Exercise prompt »
Count how many lines in the rows below contain the string "souhaitez", with case counting, and reply with only the number.

————————

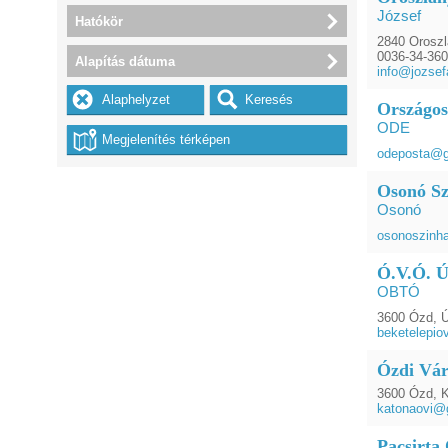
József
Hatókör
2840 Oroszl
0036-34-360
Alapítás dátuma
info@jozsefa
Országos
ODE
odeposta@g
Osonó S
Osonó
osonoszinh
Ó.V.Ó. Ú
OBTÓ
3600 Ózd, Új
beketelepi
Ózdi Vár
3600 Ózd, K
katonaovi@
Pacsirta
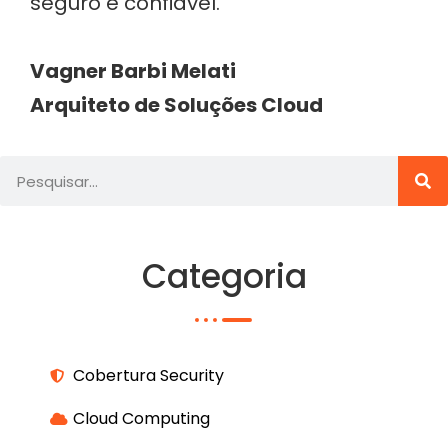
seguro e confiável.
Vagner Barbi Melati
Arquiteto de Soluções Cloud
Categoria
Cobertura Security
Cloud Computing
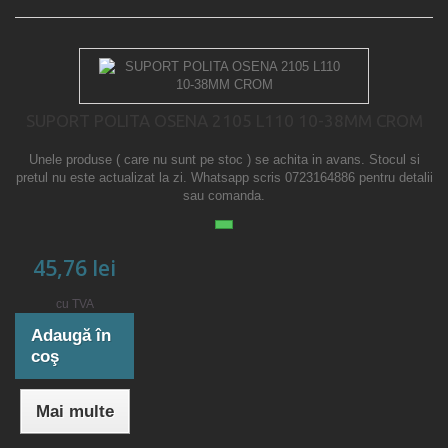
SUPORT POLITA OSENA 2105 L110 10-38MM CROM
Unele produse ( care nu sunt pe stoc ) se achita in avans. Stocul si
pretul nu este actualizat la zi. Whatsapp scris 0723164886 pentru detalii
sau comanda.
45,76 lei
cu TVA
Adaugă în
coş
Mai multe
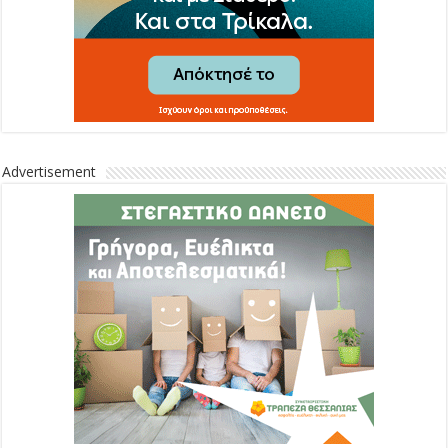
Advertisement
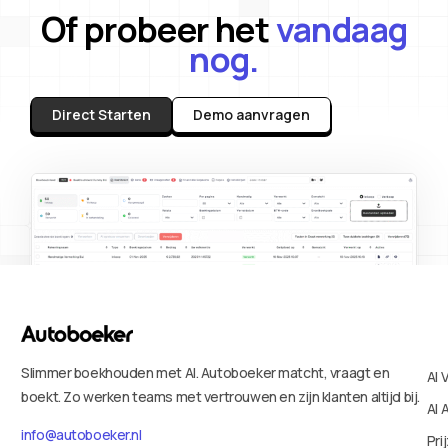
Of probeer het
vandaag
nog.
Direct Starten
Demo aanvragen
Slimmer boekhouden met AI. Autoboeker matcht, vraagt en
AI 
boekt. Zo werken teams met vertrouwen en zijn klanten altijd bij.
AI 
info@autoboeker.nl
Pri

————————

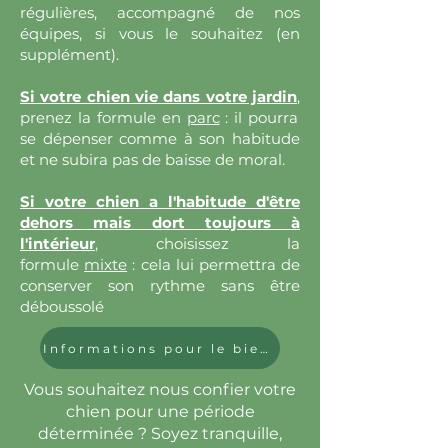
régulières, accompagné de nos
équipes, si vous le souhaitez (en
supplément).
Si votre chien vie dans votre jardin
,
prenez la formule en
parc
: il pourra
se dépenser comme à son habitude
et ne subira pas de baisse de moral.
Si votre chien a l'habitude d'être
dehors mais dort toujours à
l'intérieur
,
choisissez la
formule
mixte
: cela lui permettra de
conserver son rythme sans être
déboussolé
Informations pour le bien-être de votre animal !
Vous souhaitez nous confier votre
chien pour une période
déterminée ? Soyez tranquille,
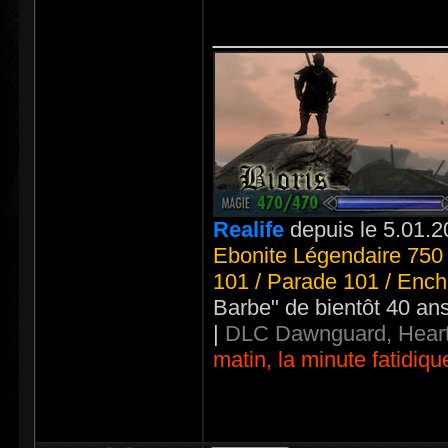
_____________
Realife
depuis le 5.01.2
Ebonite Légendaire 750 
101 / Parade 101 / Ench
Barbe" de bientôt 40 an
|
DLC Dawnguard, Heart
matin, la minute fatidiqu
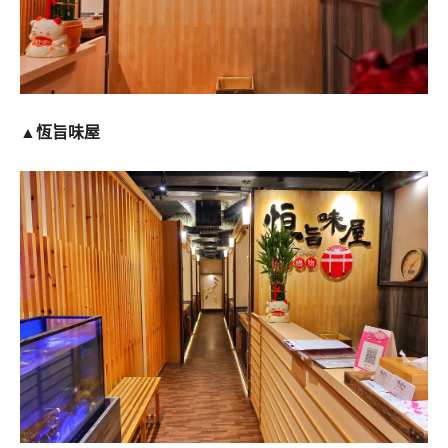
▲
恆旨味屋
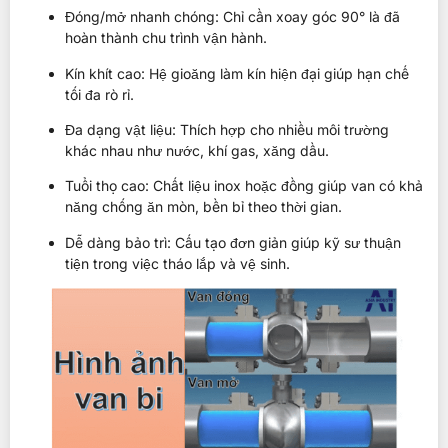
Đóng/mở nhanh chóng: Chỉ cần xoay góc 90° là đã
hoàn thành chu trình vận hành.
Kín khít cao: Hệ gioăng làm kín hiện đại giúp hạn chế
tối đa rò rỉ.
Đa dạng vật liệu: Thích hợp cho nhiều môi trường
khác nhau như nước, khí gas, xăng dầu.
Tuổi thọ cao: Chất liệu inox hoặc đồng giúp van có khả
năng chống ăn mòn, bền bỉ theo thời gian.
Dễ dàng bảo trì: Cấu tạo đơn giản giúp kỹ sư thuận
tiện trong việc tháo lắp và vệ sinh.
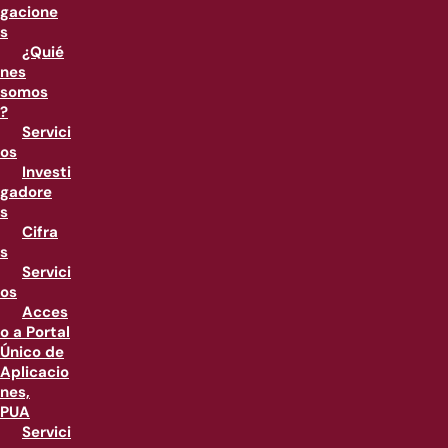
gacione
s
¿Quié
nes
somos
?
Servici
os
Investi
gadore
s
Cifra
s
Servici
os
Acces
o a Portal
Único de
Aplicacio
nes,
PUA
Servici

————————

Response area »
2